Mama Zara melarikan tatapan matanya pada sebingkai lukisan yang ada di dinding sebelah kanannya. Ia tidak mau melihat Zara yang tampak tulus saat mengatakan hal tersebut. Ketulusan dari mulut seorang anak yang mengaku kurang mendapat kasih sayang membuat hatinya perih.

Bukannya benci, anakku yang satu ini justru menjadi buah hati yang bisa diandalkan di saat-saat seperti ini.

***

"Ayo dong semangat nyanyinya!"

Di salah satu sudut lapangan upacara itu, tampak seorang siswi mencak-mencak di hadapan tim paduan suara kelasnya. Belum lagi tiga siswa jangkung yang ditunjuk sebagai pengerek bendera, mereka juga sedang mengeluh karena lelah dan kepanasan.

"Istirahat dulu kali, Gas," celetuk Fiki yang disetujui oleh lainnya.

"Iya, gue capek. Suara udah serak gini dibilang nyanyi nggak pakek semangat," keluh Tamara. "Mending paduan suranya latihan di kelas aja, deh. Sama aja, kan?"

Bagas memandang lelah pada teman-temannya yang pintar membuat tawaran. "Kalau di kelas, suara kalian bisa ganggu yang lagi pelajaran. Di lapangan aja, kalian jadi bisa menyesuaikan diri nyanyi di ruang terbuka mulai awal.

"Kalau penampilan kita pas upacara nanti nggak maksimal, minggu depan kelas kita disuruh jadi petugas lagi. Emang mau diremidi?"

Daffa menggeleng. "Cukup matematika aja yang remidi."
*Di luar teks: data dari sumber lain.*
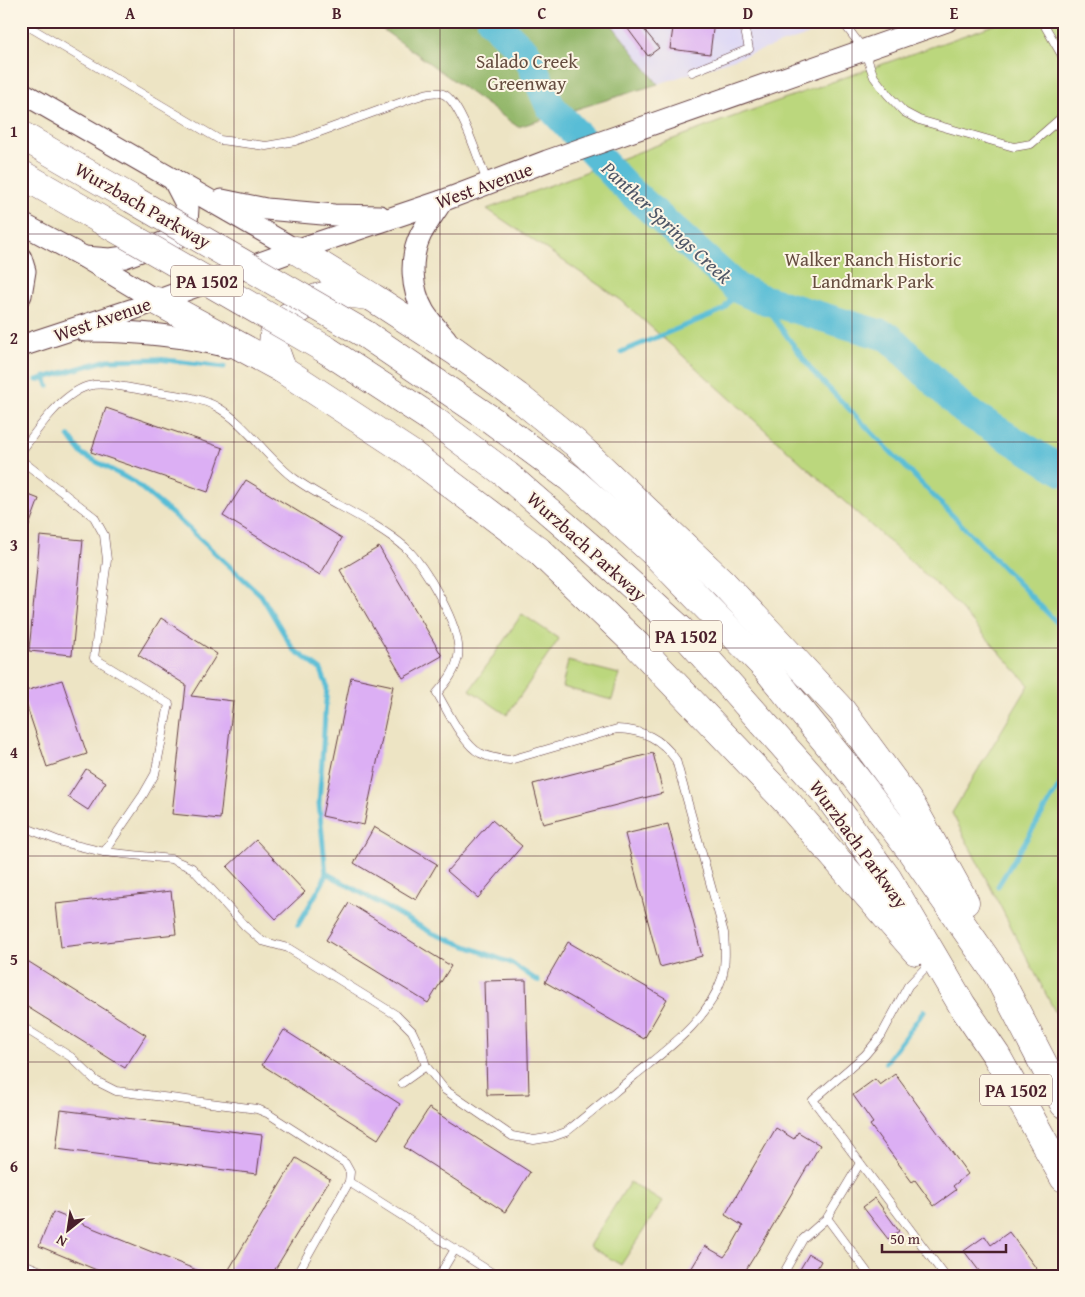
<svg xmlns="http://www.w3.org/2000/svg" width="1085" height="1297" font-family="'Gentium Book Plus',serif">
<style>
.built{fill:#dbd6f7}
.green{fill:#bbd77d;stroke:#827b54}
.forest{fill:#94b86c;stroke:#6f6c4c}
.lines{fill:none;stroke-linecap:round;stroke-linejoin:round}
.stream{stroke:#58bdd6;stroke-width:5}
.river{stroke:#58bdd6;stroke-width:30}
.building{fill:#dcaff4}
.lane-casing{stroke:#623d42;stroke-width:9}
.secondary-casing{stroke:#623d42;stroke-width:23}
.highway-casing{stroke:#623d42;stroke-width:29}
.lane{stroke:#fff;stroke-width:8}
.secondary{stroke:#fff;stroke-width:21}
.highway{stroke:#fff;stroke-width:28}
.highway-bridge-casing{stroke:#623d42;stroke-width:29;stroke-linecap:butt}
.highway-bridge{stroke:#fff;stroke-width:28}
.grid{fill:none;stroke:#4a1f2b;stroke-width:1;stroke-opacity:0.55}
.labels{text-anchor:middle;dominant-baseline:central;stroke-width:4;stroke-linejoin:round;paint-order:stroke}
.shield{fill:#fcf5e5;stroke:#7f5f63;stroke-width:1}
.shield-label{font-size:18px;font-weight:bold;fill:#4a1f2b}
.park-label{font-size:19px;fill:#664d40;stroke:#fcf5e5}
.street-label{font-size:19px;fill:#4a1f2b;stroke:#fcf5e5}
.water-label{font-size:20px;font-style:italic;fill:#4f5667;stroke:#fcf5e5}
.neatline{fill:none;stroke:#4a1f2b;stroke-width:2}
.grid-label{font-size:16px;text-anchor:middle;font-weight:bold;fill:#4a1f2b}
</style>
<rect width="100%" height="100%" fill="#fcf5e5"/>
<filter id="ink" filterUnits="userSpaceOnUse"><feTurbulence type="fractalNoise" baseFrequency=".02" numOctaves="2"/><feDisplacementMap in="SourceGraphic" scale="10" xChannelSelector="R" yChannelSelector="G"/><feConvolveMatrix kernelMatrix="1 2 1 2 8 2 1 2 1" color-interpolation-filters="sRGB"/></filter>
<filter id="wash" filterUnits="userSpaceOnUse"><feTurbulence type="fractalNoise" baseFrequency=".0096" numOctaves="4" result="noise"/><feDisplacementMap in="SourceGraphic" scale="20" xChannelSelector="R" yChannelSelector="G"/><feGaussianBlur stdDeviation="1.12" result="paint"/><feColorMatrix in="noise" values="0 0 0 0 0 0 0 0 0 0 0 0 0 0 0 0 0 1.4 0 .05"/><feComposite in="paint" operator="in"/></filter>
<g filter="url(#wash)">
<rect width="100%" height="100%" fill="#ede4c4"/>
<polygon class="built" points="609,21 851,21 658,84"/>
<g class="green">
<polygon points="1005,21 1064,21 1064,1029 952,813 1029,685 948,595 621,300 487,209 724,120"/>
<polygon points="522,614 559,639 507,715 470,690"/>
<polygon points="568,661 619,674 612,700 562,687"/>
<polygon points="630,1182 662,1202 621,1265 589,1246"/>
</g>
<polygon class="forest" points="371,21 609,21 658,84 518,127"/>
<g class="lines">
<g class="stream">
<polyline points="759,298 814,373 1064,630"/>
<polyline points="621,352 723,310 739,289"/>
<polyline points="45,377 48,386"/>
<polyline points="37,380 108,360 158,359 224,367"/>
<polyline points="69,436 82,454 134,482 177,518 261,595 293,649 321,670 327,686 319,804 326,873 432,933 511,963 538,981"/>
<polyline points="998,886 1064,778"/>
<polyline points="298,925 323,882 326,873"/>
<polyline points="886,1062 924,1011"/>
</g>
<polyline class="river" points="492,21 527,54 550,106 625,186 737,288 759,298 889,337 964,410 1064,472"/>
</g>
<g id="blocks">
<g class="building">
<polygon points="622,21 637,21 659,48 648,56"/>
<polygon points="674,21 714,21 710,54 670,49"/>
<polygon points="106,408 223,448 208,492 91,452"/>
<polygon points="246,480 342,538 320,575 223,516"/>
<polygon points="21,492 39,499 23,542 21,542"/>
<polygon points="40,536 83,540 72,655 29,651"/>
<polygon points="379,547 442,656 403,678 340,570"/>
<polygon points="161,618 217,654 191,696 233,701 220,819 172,814 186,685 138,655"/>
<polygon points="351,677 393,686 364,825 322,816"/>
<polygon points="62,680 87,754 47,767 22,692"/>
<polygon points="653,753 663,793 543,824 533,784"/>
<polygon points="86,769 106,782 88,810 68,797"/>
<polygon points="492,820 522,846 478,898 447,871"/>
<polygon points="668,824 702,956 660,967 625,834"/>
<polygon points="374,827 437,864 416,900 354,863"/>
<polygon points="256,840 305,892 276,919 227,867"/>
<polygon points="171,891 176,934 61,947 56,904"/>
<polygon points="349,903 451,966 428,1003 326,940"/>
<polygon points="568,942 667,999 644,1039 545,982"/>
<polygon points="21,957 146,1035 125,1068 21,1003"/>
<polygon points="526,980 529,1094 487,1095 484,981"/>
<polygon points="284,1030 400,1104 378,1139 262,1065"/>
<polygon points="895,1074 968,1174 953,1186 956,1190 934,1206 915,1180 912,1182 870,1125 873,1123 853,1095 875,1079 880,1085"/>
<polygon points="429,1108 530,1172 505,1212 404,1147"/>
<polygon points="61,1110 262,1135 257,1174 56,1149"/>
<polygon points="776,1128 794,1139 798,1132 820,1145 762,1244 742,1276 687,1276 705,1246 724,1257 730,1249 743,1226 725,1215"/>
<polygon points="296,1158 330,1179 271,1276 225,1276"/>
<polygon points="875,1198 899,1231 888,1239 863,1207"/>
<polygon points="53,1212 209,1275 209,1276 111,1276 39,1246"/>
<polygon points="1009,1232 1042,1276 983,1276 964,1251 985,1236 991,1245"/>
<polygon points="809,1254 821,1261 813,1276 796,1276"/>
</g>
</g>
</g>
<g filter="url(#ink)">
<use href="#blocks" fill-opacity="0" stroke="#623d42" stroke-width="1"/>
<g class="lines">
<defs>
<g id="lane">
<polyline points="842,21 864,50 874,77 888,95 904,112 919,120 1014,147 1031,144 1062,117 1064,114"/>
<polyline points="1042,21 1064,59"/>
<path d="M21,22L220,140L266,146L295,141L413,98C422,95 434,90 443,94C461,101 479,163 487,181"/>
<polyline points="692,72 749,49 743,21"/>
<path d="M21,452C36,431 61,394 88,386C106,381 136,390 155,392C176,395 199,397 217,407C246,423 267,459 295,479C330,504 372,519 405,547C425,565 463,629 458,657C455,672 447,682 437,693C446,708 464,746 480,753C489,758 499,759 510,760L617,729C643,730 661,738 676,760L724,933C725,948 726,963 722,978C708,1021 667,1049 634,1076C611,1095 589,1114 566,1132L552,1137L534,1140L512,1136L445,1090L426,1066L421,1050L412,1031L396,1015L288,948L262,941L245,926L192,868L171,859L104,852L62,842L21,826"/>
<polyline points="21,460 94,517 104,535 107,560 94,658 169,704 155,774 143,795 104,852"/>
<polyline points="928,965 908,986 881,1036 865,1055 813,1100 945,1276"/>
<polyline points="21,1026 71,1057 96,1081 116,1091 257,1109 267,1113 345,1163 350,1172 349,1182 296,1276"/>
<polyline points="402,1083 426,1066"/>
<polyline points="349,1182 497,1276"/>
<polyline points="827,1218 870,1276"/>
<polyline points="21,1263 53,1276"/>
<polyline points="439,1276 455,1249"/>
<polyline points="782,1276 803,1239 827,1218 860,1163"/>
</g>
<g id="secondary">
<polyline points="21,92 296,250"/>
<polyline points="222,200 266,209 334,215 380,216"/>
<path d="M442,201C435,212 427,223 421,234C409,258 411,289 424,312C430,322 439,331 446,339"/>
<polyline points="21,223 84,257 157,301"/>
<polyline points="84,257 110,259 125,257 178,237 187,223 188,208 173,179"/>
<polyline points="21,258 25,271 21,295"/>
<path d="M85,331C134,331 180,335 228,347"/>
<polyline points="21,346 134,309 296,250 442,201 547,161 947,21"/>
</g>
<g id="highway">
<polyline points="21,135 132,199"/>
<polyline points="21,174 89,213"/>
<polyline points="296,250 372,297 455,351 517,396 575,443 724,584 842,711 912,806 965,902"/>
<polyline points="157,301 282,369 410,453 539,551 636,644 787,802 916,951"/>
<polyline points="365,334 493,421 570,478 652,551 766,668 855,777 911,851 998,976 1064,1104"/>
<polyline points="325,349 432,419 507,475 591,548 680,629 828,796 888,879 962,1005 996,1055 1064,1178"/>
<polyline points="282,369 273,344 274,334 280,322 317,298 338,292 368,296"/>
</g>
</defs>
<use href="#lane" class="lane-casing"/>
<use href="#secondary" class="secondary-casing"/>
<use href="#highway" class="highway-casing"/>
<use href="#lane" class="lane"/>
<use href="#secondary" class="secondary"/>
<use href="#highway" class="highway"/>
<defs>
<g id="highway-bridge">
<polyline points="132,199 365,334"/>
<polyline points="89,213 325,349"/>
</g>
</defs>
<use href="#highway-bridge" class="highway-bridge-casing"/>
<use href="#highway-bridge" class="highway-bridge"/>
</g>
</g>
<path class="grid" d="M234,21V1276M440,21V1276M646,21V1276M852,21V1276M21,234H1064M21,442H1064M21,648H1064M21,856H1064M21,1062H1064"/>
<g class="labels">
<g class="shield">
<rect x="171" y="265.5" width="72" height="31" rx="4"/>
<rect x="650" y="620.5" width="72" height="31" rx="4"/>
<rect x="980" y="1074.5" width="72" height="31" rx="4"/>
</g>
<g class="shield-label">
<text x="207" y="281">PA 1502</text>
<text x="686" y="636">PA 1502</text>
<text x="1016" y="1090">PA 1502</text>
</g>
<g class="park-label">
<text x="527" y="61">Salado Creek<tspan x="527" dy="22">Greenway</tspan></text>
<text x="873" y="259">Walker Ranch Historic<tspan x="873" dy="22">Landmark Park</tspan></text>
</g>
<g class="street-label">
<text transform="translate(484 185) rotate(-20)">West Avenue</text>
<text transform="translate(143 205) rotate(30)">Wurzbach Parkway</text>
<text transform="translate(102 319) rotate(-19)">West Avenue</text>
<text transform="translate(587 546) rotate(42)">Wurzbach Parkway</text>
<text transform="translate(859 844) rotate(54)">Wurzbach Parkway</text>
</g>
<g class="water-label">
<text transform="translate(667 222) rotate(43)">Panther Springs Creek</text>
</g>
</g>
<rect width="1085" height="1297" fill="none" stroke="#fcf5e5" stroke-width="55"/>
<g transform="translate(68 1230) rotate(210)" stroke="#fcf5e5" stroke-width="4" paint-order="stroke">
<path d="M0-4L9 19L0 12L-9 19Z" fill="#4a1f2b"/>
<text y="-8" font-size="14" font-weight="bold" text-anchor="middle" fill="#4a1f2b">N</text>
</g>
<path d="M882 1244v8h124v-8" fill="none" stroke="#4a1f2b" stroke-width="2.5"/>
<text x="890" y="1244" font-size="15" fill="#4a1f2b" stroke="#fcf5e5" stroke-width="4" paint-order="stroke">50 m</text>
<rect x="28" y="28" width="1030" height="1242" class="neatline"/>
<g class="grid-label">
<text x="130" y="19">A</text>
<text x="337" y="19">B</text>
<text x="542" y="19">C</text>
<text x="748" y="19">D</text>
<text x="954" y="19">E</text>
<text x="14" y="137">1</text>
<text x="14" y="344">2</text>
<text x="14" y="551">3</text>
<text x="14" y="758">4</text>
<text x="14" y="965">5</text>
<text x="14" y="1172">6</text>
</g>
</svg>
"Ya udah, deh. Istirahat dulu."

Kata-kata Bagas yang dinanti-nanti akhirnya terucap juga. Semua siswa X-4 pun menghambur ke beberapa bawah pohon palem yang tumbuh mengelilingi lapangan upacara.

Hana menghela napas bosan. Ketidakhadiran Zara membuat dirinya kehilangan antusias. Apalagi tidak adanya keterangan dibalik absennya Zara makin membuatnya bingung.

Prama juga, sekarang cowok itu entah berada di mana. Yang pasti dia pasti sedang bersantai dalam persembunyian karena tidak mau mengikuti latihan upacara. Hana kecewa karena sebenarnya hari ini ia akan mengajak Zara dan Prama untuk duduk bersama, saling terbuka satu sama lain, menceritakan apa-apa yang harus diungkapkan agar masalah yang mendera hubungan pertemanan mereka bisa cepat teratasi.

Butuh kesegaran, akhirnya Hana pergi dari lapangan ingin menuju ke toilet untuk cuci muka. Saat melewati deretan kelas, Hana bisa melihat kelas lain masih pelajaran. Tidak lucu jika ia dan teman-temannya berpaduan suara di dalam ruangan. Bisa jadi siapa pun yang merasa terganggu akan mengomeli mereka.

"Kok sepi banget kelas ini?" lirih Hana saat melewati kelas X-7. "Oh ... iya, tadi kan pada olahraga. Pantes nggak ada orangnya."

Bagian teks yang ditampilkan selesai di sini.